Employing the DFT engineering to tune the optoelectronic properties and mechanical performance of Europium-doped Barium Magnesium Silicate (BMS): a comparative study using HSE06 and GGA+U+SO functionals

Abstract

Abstract With exceptional opto-electronic properties, BaMgSiO4 (BMS) is a valuable candidate for inorganic photochromatic materials. The host matrix BMS’s applications in high density optical memory, smart windows, photo switches, and LEDs have drawn the interest of researchers all over the world. So, the WIEN2k Package was employed to compute the optoelectronic properties of BaMgSiO4 and Ba1-xEuxMgSiO4. The electronic characteristics at the Ba/Eu sites of Ba1-xEuxMgSiO4 were investigated using the Full Potential Linearized Augmented Plane-Wave technique (FP-LAPW).
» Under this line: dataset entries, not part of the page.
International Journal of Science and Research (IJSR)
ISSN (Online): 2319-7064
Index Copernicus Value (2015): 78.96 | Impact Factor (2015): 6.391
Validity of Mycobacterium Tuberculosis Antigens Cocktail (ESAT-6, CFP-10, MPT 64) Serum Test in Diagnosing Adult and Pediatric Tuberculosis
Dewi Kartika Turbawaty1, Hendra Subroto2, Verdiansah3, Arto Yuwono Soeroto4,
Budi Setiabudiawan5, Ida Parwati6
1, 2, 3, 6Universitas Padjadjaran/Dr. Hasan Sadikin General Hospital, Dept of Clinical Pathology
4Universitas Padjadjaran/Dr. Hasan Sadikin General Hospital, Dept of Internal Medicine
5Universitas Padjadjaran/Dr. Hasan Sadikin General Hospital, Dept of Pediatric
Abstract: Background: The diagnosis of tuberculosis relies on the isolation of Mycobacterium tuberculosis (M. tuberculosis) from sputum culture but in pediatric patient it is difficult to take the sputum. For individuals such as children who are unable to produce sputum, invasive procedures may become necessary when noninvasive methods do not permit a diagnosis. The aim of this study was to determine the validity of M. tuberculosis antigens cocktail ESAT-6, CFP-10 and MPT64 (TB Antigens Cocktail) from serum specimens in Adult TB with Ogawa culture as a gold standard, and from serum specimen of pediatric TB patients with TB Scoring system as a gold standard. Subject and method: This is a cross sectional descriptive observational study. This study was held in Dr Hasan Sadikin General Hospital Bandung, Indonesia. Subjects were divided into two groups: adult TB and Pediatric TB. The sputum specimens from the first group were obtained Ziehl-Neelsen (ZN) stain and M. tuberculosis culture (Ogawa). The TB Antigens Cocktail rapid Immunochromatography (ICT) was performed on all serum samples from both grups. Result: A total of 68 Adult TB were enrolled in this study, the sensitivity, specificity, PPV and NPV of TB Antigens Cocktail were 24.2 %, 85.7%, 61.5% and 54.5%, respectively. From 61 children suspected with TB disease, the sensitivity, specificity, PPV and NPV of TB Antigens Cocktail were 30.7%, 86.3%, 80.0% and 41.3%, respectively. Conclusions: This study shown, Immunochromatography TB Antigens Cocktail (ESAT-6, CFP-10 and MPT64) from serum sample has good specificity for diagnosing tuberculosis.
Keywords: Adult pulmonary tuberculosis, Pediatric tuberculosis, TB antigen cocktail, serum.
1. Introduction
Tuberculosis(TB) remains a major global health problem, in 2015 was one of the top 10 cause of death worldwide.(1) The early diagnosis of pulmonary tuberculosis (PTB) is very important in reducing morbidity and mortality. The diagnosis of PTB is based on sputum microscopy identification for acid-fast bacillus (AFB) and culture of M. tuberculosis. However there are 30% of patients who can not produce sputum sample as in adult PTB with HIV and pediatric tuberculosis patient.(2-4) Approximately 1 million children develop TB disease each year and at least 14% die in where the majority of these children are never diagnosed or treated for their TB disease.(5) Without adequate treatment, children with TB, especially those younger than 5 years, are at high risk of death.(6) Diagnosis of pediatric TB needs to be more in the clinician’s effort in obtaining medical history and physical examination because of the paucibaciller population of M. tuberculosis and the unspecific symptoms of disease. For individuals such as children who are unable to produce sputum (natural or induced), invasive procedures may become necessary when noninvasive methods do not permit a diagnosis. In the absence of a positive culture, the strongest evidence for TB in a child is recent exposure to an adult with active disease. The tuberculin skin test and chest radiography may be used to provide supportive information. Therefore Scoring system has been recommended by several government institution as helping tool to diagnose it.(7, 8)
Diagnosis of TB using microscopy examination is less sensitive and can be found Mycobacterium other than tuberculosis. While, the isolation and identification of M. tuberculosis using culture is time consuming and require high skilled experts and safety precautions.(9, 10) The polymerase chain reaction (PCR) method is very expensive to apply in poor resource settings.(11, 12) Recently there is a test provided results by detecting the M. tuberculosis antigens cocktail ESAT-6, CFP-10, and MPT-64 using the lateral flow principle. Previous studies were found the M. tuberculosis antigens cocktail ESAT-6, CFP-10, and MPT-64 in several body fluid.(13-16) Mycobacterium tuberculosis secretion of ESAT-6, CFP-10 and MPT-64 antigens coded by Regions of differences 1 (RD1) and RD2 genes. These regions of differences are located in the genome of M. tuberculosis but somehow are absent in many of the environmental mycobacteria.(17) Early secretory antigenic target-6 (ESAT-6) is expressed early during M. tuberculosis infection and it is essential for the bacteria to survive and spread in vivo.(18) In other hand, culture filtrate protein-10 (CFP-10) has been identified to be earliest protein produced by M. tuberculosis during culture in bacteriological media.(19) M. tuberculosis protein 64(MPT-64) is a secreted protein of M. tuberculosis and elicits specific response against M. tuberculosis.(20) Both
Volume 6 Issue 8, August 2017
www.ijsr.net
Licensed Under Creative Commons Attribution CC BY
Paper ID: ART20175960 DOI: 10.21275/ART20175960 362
Modern exchange and correlation potentials, namely the Heyd-Scuceria-Ernserhof (HSE06) and the GGA+U+SO potential, were employed to accurately describe the band structure and band gaps of the alloys. The parental material are identified as p-type semiconductors while the Eu doped materials as p-type semiconductors with gap energies of 4.147 and 3.172 (5.683 and 3.501) for BMS and BMS:Eu using GGA+U+SO (HSE06), respectively, are observed. The study included assessments of structural stabilities and mechanical optimization, with the obtained results precisely matching experimental outcomes. The BMS and Eu doped BMS material exhibit stable and ductile characteristics, as confirmed by the acquired elastic data, indicating rigid structures.